[Material for this exercise Boundary: Start]

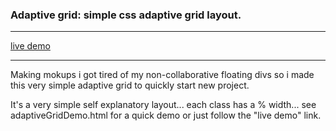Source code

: <h3>Adaptive grid: simple css adaptive grid layout.</h3>

---

<a href="http://www.lucalorenzini.org/adaptiveGrid/adaptiveGridDemo.html">live demo</a>

---

<p>Making mokups i got tired of my non-collaborative floating divs so i made this very simple adaptive grid to quickly start new project.</p>


<p>It's a very simple self explanatory layout... each class has a % width... see adaptiveGridDemo.html for a quick demo or just follow the "live demo" link.</p>
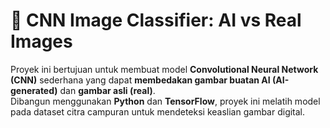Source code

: # 🧠 CNN Image Classifier: AI vs Real Images

Proyek ini bertujuan untuk membuat model **Convolutional Neural Network (CNN)** sederhana yang dapat **membedakan gambar buatan AI (AI-generated)** dan **gambar asli (real)**.  
Dibangun menggunakan **Python** dan **TensorFlow**, proyek ini melatih model pada dataset citra campuran untuk mendeteksi keaslian gambar digital.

[Material for this exercise Boundary: End]

## What the task asks
Go through the entries above and tally each line that has the word "very"; reply with the tally and nothing else.

## Answer to the exercise
2